### Stated problem
In the Watson Chapel School District text below, which judge ordered the district's school board to desegregate schools in 1971?

### Text block
Location
- 4000 Camden Road Pine Bluff, Arkansas 71603-9094

District information
- Type: Public (government funded)
- Grades: K–12
- Schools: 5
- NCES District ID: 0513930

Students and staff
- Students: 2215
- Teachers: 208
- Student–teacher ratio: 14.85

Other information
- Website: Watson Chapel School District

= Watson Chapel School District =

School district in Arkansas

Watson Chapel School District No. 24 (WCSD) is a public school district serving the communities of Pine Bluff (including Watson Chapel) and Sulphur Springs within Jefferson County, Arkansas, United States. Headquartered in Pine Bluff, Watson Chapel School District employs over 300 faculty and staff to provide educational programs for students ranging from kindergarten through twelfth grade and enrolls more than 2,200 students.

In 1971 the district covered 125 sqmi of land.

All schools in the district are accredited by AdvancED (formerly the North Central Association of Colleges and Schools).

==History==
Initially the Dollarway School District (DSD) sent older white students to Watson Chapel High School and other area high schools, as it did not have its own high school for white students nor one for black students. In 1957 DSD opened its own high school for white children, Dollarway High School.

District Court for Eastern District of Arkansas judge Oren Harris, in 1971, ordered the Watson Chapel School Board to desegregate schools. Prior to that order black students largely attended two schools while white students attended four of them. Under the judge's orders there would be a single high school, Watson Chapel High School, a single middle school, the former Coleman High School/Coleman Elementary School, and four elementary schools.

### Dataset rows
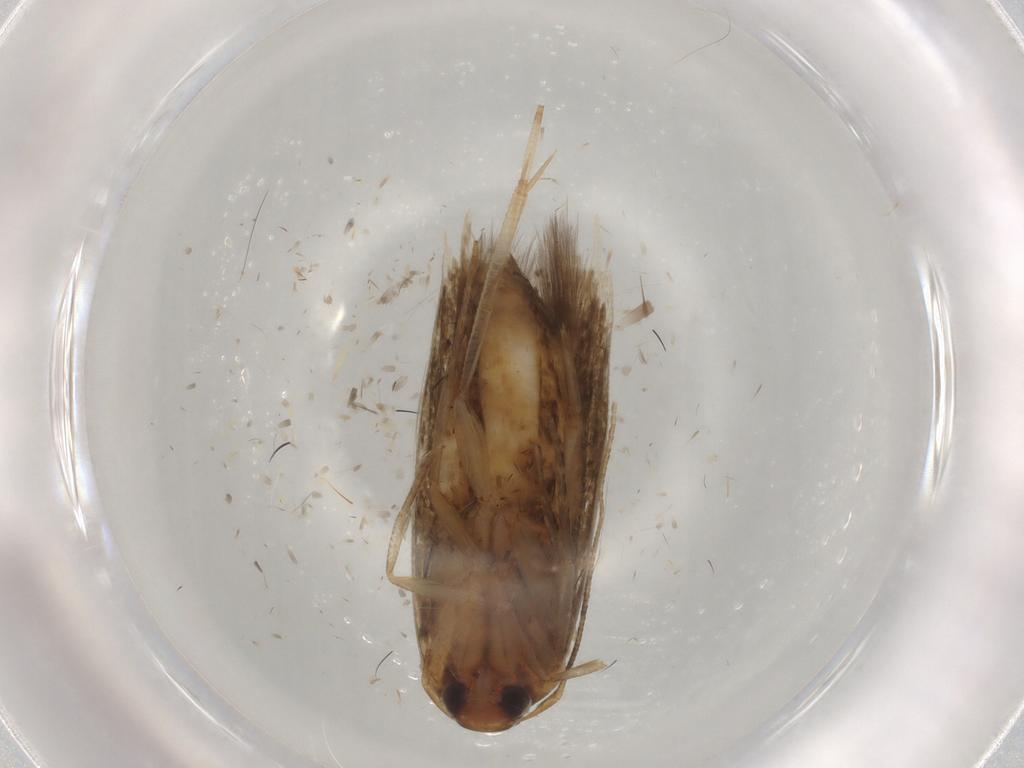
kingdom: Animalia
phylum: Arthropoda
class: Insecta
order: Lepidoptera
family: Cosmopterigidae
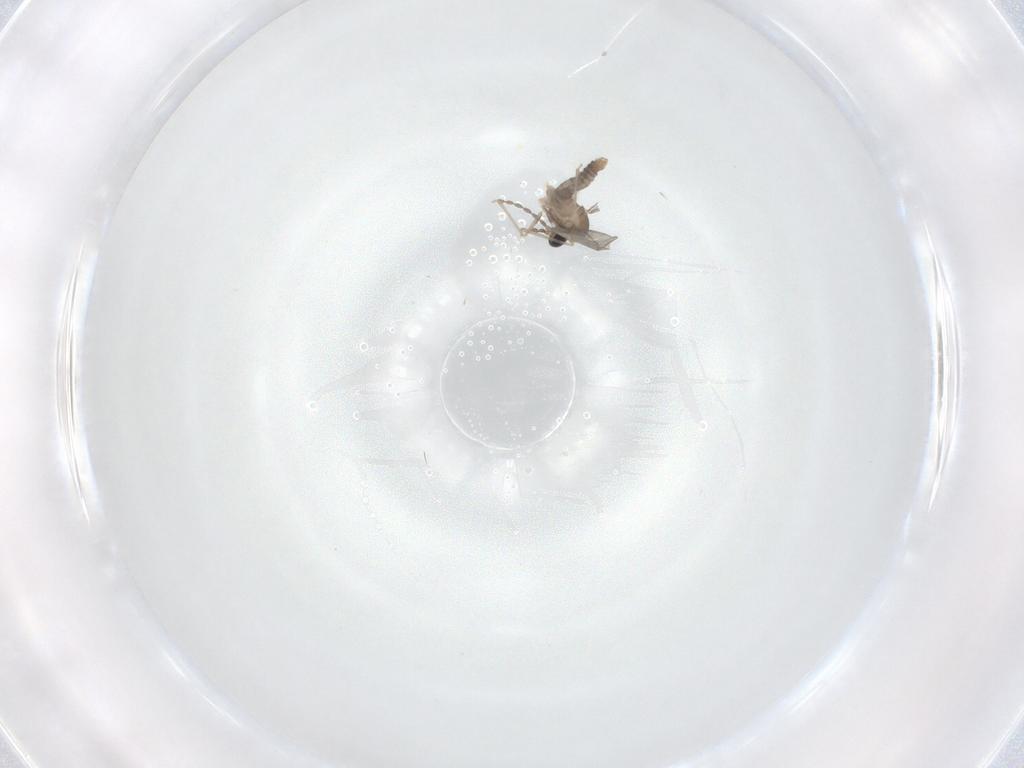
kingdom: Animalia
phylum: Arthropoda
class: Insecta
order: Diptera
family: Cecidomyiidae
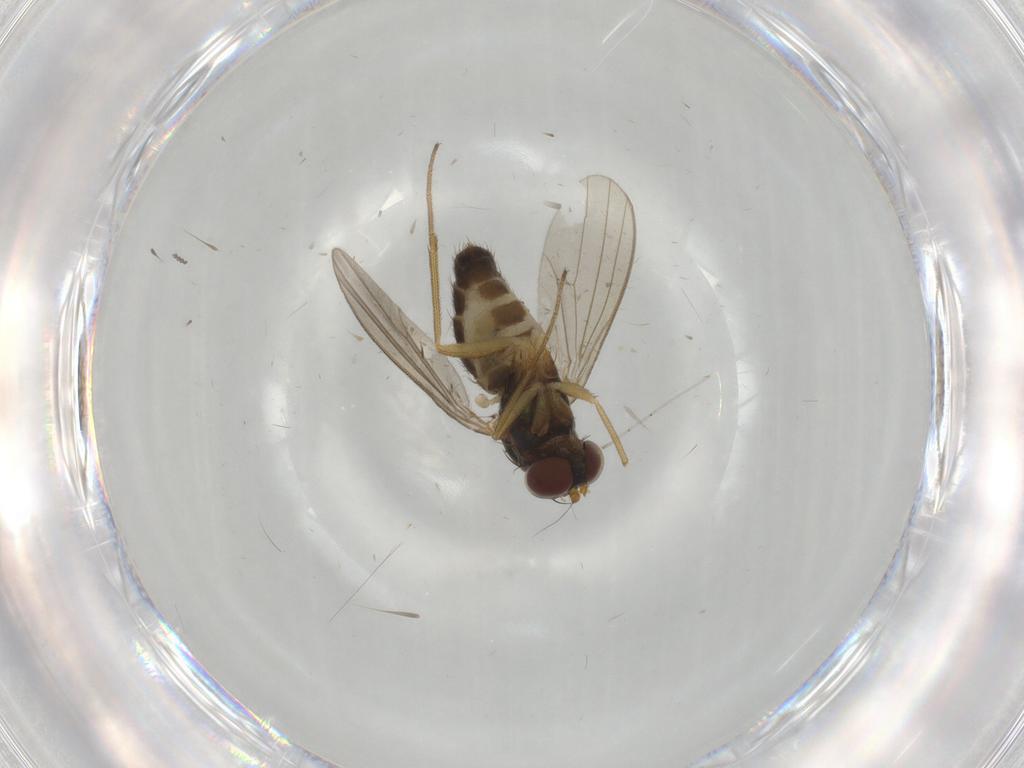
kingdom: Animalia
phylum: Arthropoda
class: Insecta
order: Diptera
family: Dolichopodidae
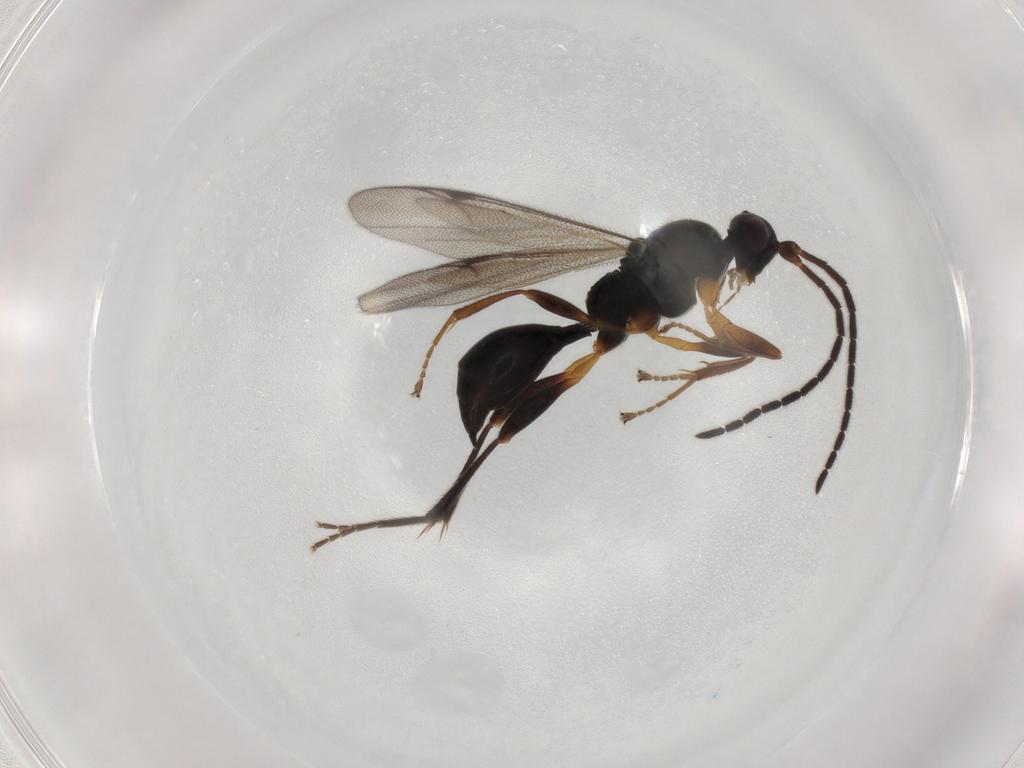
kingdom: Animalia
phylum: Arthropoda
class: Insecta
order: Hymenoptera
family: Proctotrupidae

### Correct output
Oren Harris, a judge of the District Court for the Eastern District of Arkansas.